On Letting Go

Moving to another country helped me come to a huge realization: my life is cluttered with things. I didn’t even realize how much I owned until I had to sit down and pick through my entire life, deciding what stays and what goes.

Earlier this year, I decided to take on living life with less. And I did cut down on my consumption. I even went through clothing and some of my belongings, but there were a lot of things I did not want to part with at the time, and even more things that I didn’t even consider to be cluttering my life, like kitchenwares and the old prom dresses shoved in the back of my closet. But when I had to really go through everything to clean out my apartment, I realized just how much I had overlooked in my quest to downsize my life.

Some items were easy to get rid of. I donated a lot of clothing and packed up boxes of possessions that I didn’t feel served me in my life. With others I had a harder time.

In moving to another country, the most difficult things I have had to part with were sentimental pieces that I had accumulated throughout the years from family, friends, and traveling. While there are a few things I have decided to hold on to, most of these possessions have found new homes. I couldn’t simply take these possessions to the Salvation Army or Goodwill. Instead, I took time to think about each piece: where it came from, who gave it to me, the stories and memories associated with it, and who those stories would resonate with. When I felt particularly moved by the thought of a specific object going to a certain person, I decided that would be who I gave it to. In every encounter of passing on a possession to a new person, the person was grateful, and often moved by the sentiment behind the object. Each time, I knew I made the right choice. This passing on of my possessions made it a lot easier to let go.
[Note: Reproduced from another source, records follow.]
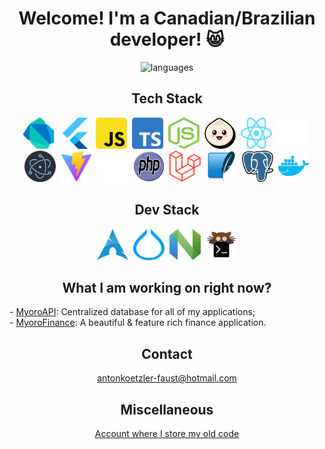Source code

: <h1 align='center'>Welcome! I'm a Canadian/Brazilian developer! 😸</h1>

<p align='center'>
  <img
    src='https://github-readme-stats.vercel.app/api/top-langs/?username=antonkoetzler&theme=tokyonight&show_icons=true&hide_border=false&layout=compact'
    alt='languages'
  />
</p>

<h2 align='center'>Tech Stack</h2>
<p align='center'>
  <img src='images/dart.svg' width=50 height=50 alt='dart' />&nbsp;
  <img src='images/flutter.svg' width=50 height=50 alt='flutter' />&nbsp;
  <img src='images/javascript.png' width=50 height=50 alt='javascript' />&nbsp;
  <img src='images/typescript.svg' width=50 height=50 alt='typescript' />&nbsp;
  <img src='images/node.png' width=50 height=50 alt='node' />&nbsp;
  <img src='images/bun.svg' width=50 height=50 alt='bun' />&nbsp;
  <img src='images/react.svg' width=50 height=50 alt='react' />&nbsp;
  <img src='images/shadcn.svg' width=50 height=50 alt='shadcn' />&nbsp;
  <img src='images/electron.svg' width=50 height=50 alt='electron' />&nbsp;
  <img src='images/vite.svg' width=50 height=50 alt='vite' />&nbsp;
  <img src='images/next.svg' width=50 height=50 alt='next' />&nbsp;
  <img src='images/php.svg' width=50 height=50 alt='php' />&nbsp;
  <img src='images/laravel.svg' width=50 height=50 alt='laravel' />&nbsp;
  <img src='images/sqlite.svg' width=50 height=50 alt='sqlite' />&nbsp;
  <img src='images/postgres.svg' width=50 height=50 alt='postgres' />&nbsp;
  <img src='images/docker.svg' width=50 height=50 alt='docker' />
</p>

<h2 align='center'>Dev Stack</h2>
<p align='center'>
  <img src='images/arch.svg' width=50 height=50 alt='arch' />&nbsp;
  <img src='images/hyprland.svg' width=50 height=50 alt='hyprland' />&nbsp;
  <img src='images/neovim.svg' width=50 height=50 alt='neovim' />&nbsp;
  <img src='images/kitty.png' width=50 height=50 alt='kitty' />
</p>

<h2 align='center'>What I am working on right now?</h2>
- <a href='https://github.com/antonkoetzler/myoro_api'>MyoroAPI</a>: Centralized database for all of my applications;<br />
- <a href='https://github.com/antonkoetzler/MyoroFinance'>MyoroFinance</a>: A beautiful & feature rich finance application.

<h2 align='center'>Contact</h2>
<p align='center'><a href='mailto:antonkoetzler-faust@hotmail.com'>antonkoetzler-faust@hotmail.com</a></p>

<h2 align='center'>Miscellaneous</h2>
<p align='center'><a href='https://github.com/antonkoetzler-archive' align='center'>Account where I store my old code</a></p>
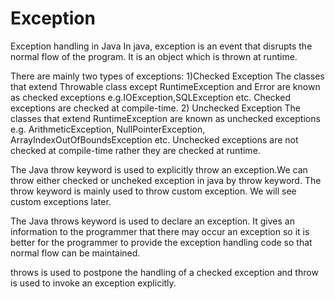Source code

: # Exception
Exception handling in Java
In java, exception is an event that disrupts the normal flow of the program. It is an object which is thrown at runtime.

There are mainly two types of exceptions:
    1)Checked Exception
      The classes that extend Throwable class except RuntimeException and Error are known as checked exceptions e.g.IOException,SQLException etc. Checked exceptions are checked at compile-time.
   2) Unchecked Exception
      The classes that extend RuntimeException are known as unchecked exceptions e.g. ArithmeticException, NullPointerException, ArrayIndexOutOfBoundsException etc. Unchecked exceptions are not checked at compile-time rather they are checked at runtime.

The Java throw keyword is used to explicitly throw an exception.We can throw either checked or uncheked exception in java by throw keyword. The throw keyword is mainly used to throw custom exception. We will see custom exceptions later.

The Java throws keyword is used to declare an exception. It gives an information to the programmer that there may occur an exception so it is better for the programmer to provide the exception handling code so that normal flow can be maintained.

throws is used to postpone the handling of a checked exception and throw is used to invoke an exception explicitly.

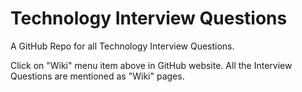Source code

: # Technology Interview Questions

A GitHub Repo for all Technology Interview Questions.

Click on "Wiki" menu item above in GitHub website. All the Interview Questions are mentioned as "Wiki" pages.
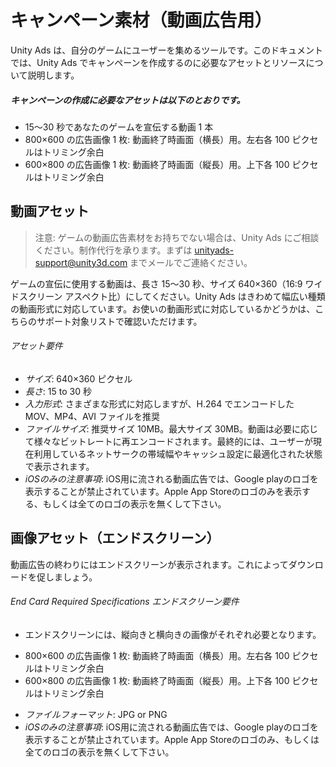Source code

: # キャンペーン素材（動画広告用）

Unity Ads は、自分のゲームにユーザーを集めるツールです。このドキュメントでは、Unity Ads でキャンペーンを作成するのに必要なアセットとリソースについて説明します。

##### キャンペーンの作成に必要なアセットは以下のとおりです。

- 15～30 秒であなたのゲームを宣伝する動画 1 本
- 800×600 の広告画像 1 枚: 動画終了時画面（横長）用。左右各 100 ピクセルはトリミング余白
- 600×800 の広告画像 1 枚: 動画終了時画面（縦長）用。上下各 100 ピクセルはトリミング余白

## 動画アセット

>注意: ゲームの動画広告素材をお持ちでない場合は、Unity Ads にご相談ください。制作代行を承ります。まずは unityads-support@unity3d.com までメールでご連絡ください。

ゲームの宣伝に使用する動画は、長さ 15～30 秒、サイズ 640×360（16:9 ワイドスクリーン アスペクト比）にしてください。Unity Ads はきわめて幅広い種類の動画形式に対応しています。お使いの動画形式に対応しているかどうかは、こちらのサポート対象リストで確認いただけます。

###### アセット要件
- *サイズ*: 640×360 ピクセル
- *長さ*: 15 to 30 秒
- *入力形式*: さまざまな形式に対応しますが、H.264 でエンコードした MOV、MP4、AVI ファイルを推奨
- *ファイルサイズ*: 推奨サイズ 10MB。最大サイズ 30MB。動画は必要に応じて様々なビットレートに再エンコードされます。最終的には、ユーザーが現在利用しているネットサークの帯域幅やキャッシュ設定に最適化された状態で表示されます。
- *iOSのみの注意事項*: iOS用に流される動画広告では、Google playのロゴを表示することが禁止されています。Apple App Storeのロゴのみを表示する、もしくは全てのロゴの表示を無くして下さい。

## 画像アセット（エンドスクリーン）
動画広告の終わりにはエンドスクリーンが表示されます。これによってダウンロードを促しましょう。

###### End Card Required Specifications エンドスクリーン要件
- エンドスクリーンには、縦向きと横向きの画像がそれぞれ必要となります。
 * 800×600 の広告画像 1 枚: 動画終了時画面（横長）用。左右各 100 ピクセルはトリミング余白
 * 600×800 の広告画像 1 枚: 動画終了時画面（縦長）用。上下各 100 ピクセルはトリミング余白
- *ファイルフォーマット*: JPG or PNG
- *iOSのみの注意事項*: iOS用に流される動画広告では、Google playのロゴを表示することが禁止されています。Apple App Storeのロゴのみ、もしくは全てのロゴの表示を無くして下さい。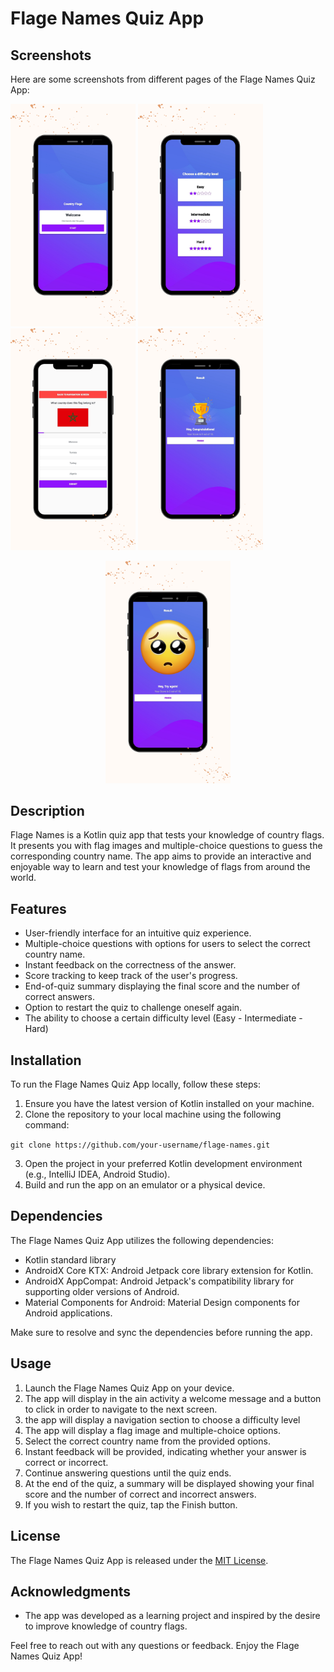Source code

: # Flage Names Quiz App

## Screenshots

Here are some screenshots from different pages of the Flage Names Quiz App:

<p float="left">
  <img src="screenshots/MainActivity.png" width="200" />
  <img src="screenshots/NavigationActivity.png" width="200" />
  <img src="screenshots/QuestionsActivity.png" width="200" />
  <img src="screenshots/ResultsActivitySuccess.png" width="200" />
</p>
<p align="center"><img src="screenshots/ResultsActivityFailure.png" width="200" /></p>

## Description

Flage Names is a Kotlin quiz app that tests your knowledge of country flags. It presents you with flag images and multiple-choice questions to guess the corresponding country name. The app aims to provide an interactive and enjoyable way to learn and test your knowledge of flags from around the world.

## Features

- User-friendly interface for an intuitive quiz experience.
- Multiple-choice questions with options for users to select the correct country name.
- Instant feedback on the correctness of the answer.
- Score tracking to keep track of the user's progress.
- End-of-quiz summary displaying the final score and the number of correct answers.
- Option to restart the quiz to challenge oneself again.
- The ability to choose a certain difficulty level (Easy - Intermediate - Hard)

## Installation

To run the Flage Names Quiz App locally, follow these steps:

1. Ensure you have the latest version of Kotlin installed on your machine.
2. Clone the repository to your local machine using the following command:

`git clone https://github.com/your-username/flage-names.git`

3. Open the project in your preferred Kotlin development environment (e.g., IntelliJ IDEA, Android Studio).
4. Build and run the app on an emulator or a physical device.

## Dependencies

The Flage Names Quiz App utilizes the following dependencies:

- Kotlin standard library
- AndroidX Core KTX: Android Jetpack core library extension for Kotlin.
- AndroidX AppCompat: Android Jetpack's compatibility library for supporting older versions of Android.
- Material Components for Android: Material Design components for Android applications.

Make sure to resolve and sync the dependencies before running the app.

## Usage

1. Launch the Flage Names Quiz App on your device.
2. The app will display in the ain activity a welcome message and a button to click in order to navigate to the next screen.
3. the app will display a navigation section to choose a difficulty level
4. The app will display a flag image and multiple-choice options.
5. Select the correct country name from the provided options.
6. Instant feedback will be provided, indicating whether your answer is correct or incorrect.
7. Continue answering questions until the quiz ends.
8. At the end of the quiz, a summary will be displayed showing your final score and the number of correct and incorrect answers.
9. If you wish to restart the quiz, tap the Finish button.

## License

The Flage Names Quiz App is released under the [MIT License](LICENSE).

## Acknowledgments

- The app was developed as a learning project and inspired by the desire to improve knowledge of country flags.

Feel free to reach out with any questions or feedback. Enjoy the Flage Names Quiz App!
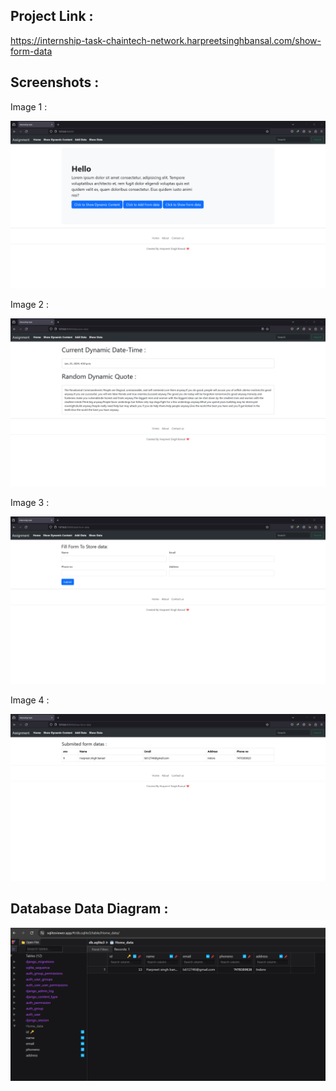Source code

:
## Project Link : 

https://internship-task-chaintech-network.harpreetsinghbansal.com/show-form-data


## Screenshots :

Image 1 :

![App Screenshot](https://raw.githubusercontent.com/Techie-Harpreet/Internship-Task/master/Images/1.png)

Image 2 :

![App Screenshot](https://raw.githubusercontent.com/Techie-Harpreet/Internship-Task/master/Images/2.png)

Image 3 :

![App Screenshot](https://raw.githubusercontent.com/Techie-Harpreet/Internship-Task/master/Images/3.png)

Image 4 : 

![App Screenshot](https://raw.githubusercontent.com/Techie-Harpreet/Internship-Task/master/Images/4.png)








## Database Data Diagram : 

![App Screenshot](https://raw.githubusercontent.com/Techie-Harpreet/Internship-Task/master/Images/data%20base.png)
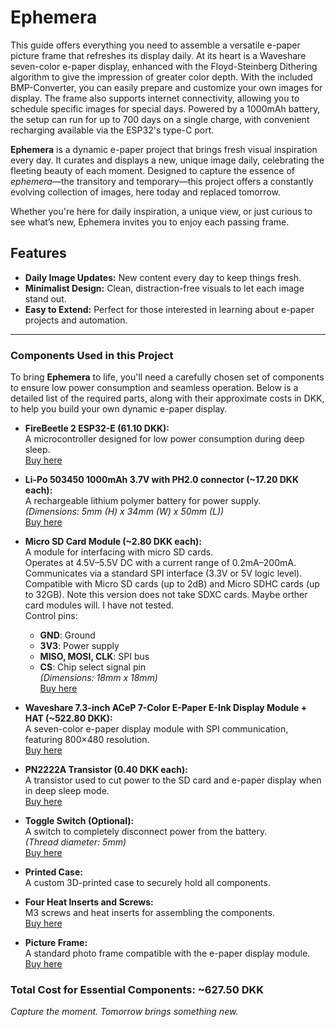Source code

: # Ephemera

This guide offers everything you need to assemble a versatile e-paper picture frame that refreshes its display daily. At its heart is a Waveshare seven-color e-paper display, enhanced with the Floyd-Steinberg Dithering algorithm to give the impression of greater color depth. With the included BMP-Converter, you can easily prepare and customize your own images for display. The frame also supports internet connectivity, allowing you to schedule specific images for special days. Powered by a 1000mAh battery, the setup can run for up to 700 days on a single charge, with convenient recharging available via the ESP32's type-C port.


**Ephemera** is a dynamic e-paper project that brings fresh visual inspiration every day. It curates and displays a new, unique image daily, celebrating the fleeting beauty of each moment. Designed to capture the essence of *ephemera*—the transitory and temporary—this project offers a constantly evolving collection of images, here today and replaced tomorrow.

Whether you're here for daily inspiration, a unique view, or just curious to see what’s new, Ephemera invites you to enjoy each passing frame.

## Features
- **Daily Image Updates:** New content every day to keep things fresh.
- **Minimalist Design:** Clean, distraction-free visuals to let each image stand out.
- **Easy to Extend:** Perfect for those interested in learning about e-paper projects and automation.

---



### Components Used in this Project
To bring **Ephemera** to life, you'll need a carefully chosen set of components to ensure low power consumption and seamless operation. Below is a detailed list of the required parts, along with their approximate costs in DKK, to help you build your own dynamic e-paper display.

- **FireBeetle 2 ESP32-E (61.10 DKK):**  
  A microcontroller designed for low power consumption during deep sleep.  
  [Buy here](https://www.dfrobot.com/product-2195.html)

- **Li-Po 503450 1000mAh 3.7V with PH2.0 connector (~17.20 DKK each):**  
  A rechargeable lithium polymer battery for power supply.  
  *(Dimensions: 5mm (H) x 34mm (W) x 50mm (L))*  
  [Buy here](https://yourlink.com)

- **Micro SD Card Module (~2.80 DKK each):**  
  A module for interfacing with micro SD cards.  
  Operates at 4.5V–5.5V DC with a current range of 0.2mA–200mA.  
  Communicates via a standard SPI interface (3.3V or 5V logic level).  
  Compatible with Micro SD cards (up to 2dB) and Micro SDHC cards (up to 32GB).
  Note this version does not take SDXC cards. Maybe orther card modules will. I have not tested.   
  Control pins:  
  - **GND**: Ground  
  - **3V3**: Power supply  
  - **MISO, MOSI, CLK**: SPI bus  
  - **CS**: Chip select signal pin  
  *(Dimensions: 18mm x 18mm)*  
  [Buy here](https://de.aliexpress.com/item/1005005591145849.html?spm=a2g0o.productlist.main.3.a9e0333916KKv5&algo_pvid=ddaef2a1-d621-4a9a-8b38-0c9e925de657&algo_exp_id=ddaef2a1-d621-4a9a-8b38-0c9e925de657-1&pdp_npi=4%40dis%21EUR%211.85%211.85%21%21%211.96%211.96%21%40210390b817295128395262508eb456%2112000033669348102%21sea%21DE%213852088484%21X&curPageLogUid=DYdi0FD60FO3&utparam-url=scene%3Asearch%7Cquery_from%3A)

- **Waveshare 7.3-inch ACeP 7-Color E-Paper E-Ink Display Module + HAT (~522.80 DKK):**  
  A seven-color e-paper display module with SPI communication, featuring 800×480 resolution.  
  [Buy here](https://www.waveshare.com/7.3inch-e-paper-hat-f.htm)

- **PN2222A Transistor (0.40 DKK each):**  
  A transistor used to cut power to the SD card and e-paper display when in deep sleep mode.  
  [Buy here](https://de.aliexpress.com/item/1005007293537015.html?spm=a2g0o.productlist.main.9.32905903c6guM3&algo_pvid=9ec94767-1576-4d31-880c-33e7947114f7&algo_exp_id=9ec94767-1576-4d31-880c-33e7947114f7-4&pdp_npi=4%40dis%21EUR%210.51%210.51%21%21%213.83%213.83%21%40210385bb17295129980507791e2984%2112000040092381006%21sea%21DE%213852088484%21X&curPageLogUid=xYxhRWW7QW3V&utparam-url=scene%3Asearch%7Cquery_from%3A)

- **Toggle Switch (Optional):**  
  A switch to completely disconnect power from the battery.  
  *(Thread diameter: 5mm)*  
  [Buy here](https://yourlink.com)

- **Printed Case:**  
  A custom 3D-printed case to securely hold all components.

- **Four Heat Inserts and Screws:**  
  M3 screws and heat inserts for assembling the components.  
  [Buy here](https://yourlink.com)

- **Picture Frame:**  
  A standard photo frame compatible with the e-paper display module.  
  [Buy here](https://yourlink.com)

### Total Cost for Essential Components: ~627.50 DKK




*Capture the moment. Tomorrow brings something new.*


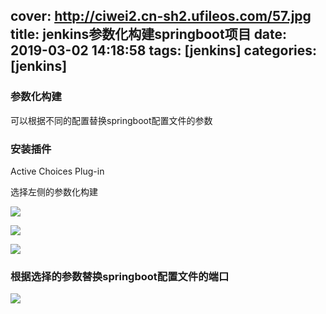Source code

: cover: http://ciwei2.cn-sh2.ufileos.com/57.jpg
title: jenkins参数化构建springboot项目
date: 2019-03-02 14:18:58
tags: [jenkins]
categories: [jenkins]
---
### 参数化构建

可以根据不同的配置替换springboot配置文件的参数

<!--more-->

### 安装插件

Active Choices Plug-in

选择左侧的参数化构建

![](/images/20190302142311.png)

![](/images/20190302142402.png)

![](/images/20190302142750.png)

### 根据选择的参数替换springboot配置文件的端口

![](/images/20190302142524.png)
With each item I purged from my life, I felt lighter. I didn’t realize how much these possessions were weighing me down until I had to consider their meaning, their use, and whether or not it would serve me as I move on from my life back home. I don’t know that I will ever accumulate so many possessions again. Now that I am living a more simple life, I feel like my life is more in line with what I really value– meaningful relationships, experiences, being an active participant in my life, rather than a passive one. So even though letting go has been difficult, the positive benefits of truly minimizing my life have been far greater than any sadness I have felt in getting rid of everything I have accumulated. Because at the end of the day, the whole of my possessions does not represent how well I lived my life. Rather my stories, experiences, memories, and the people I have shared them with are the true measure of a well-lived life.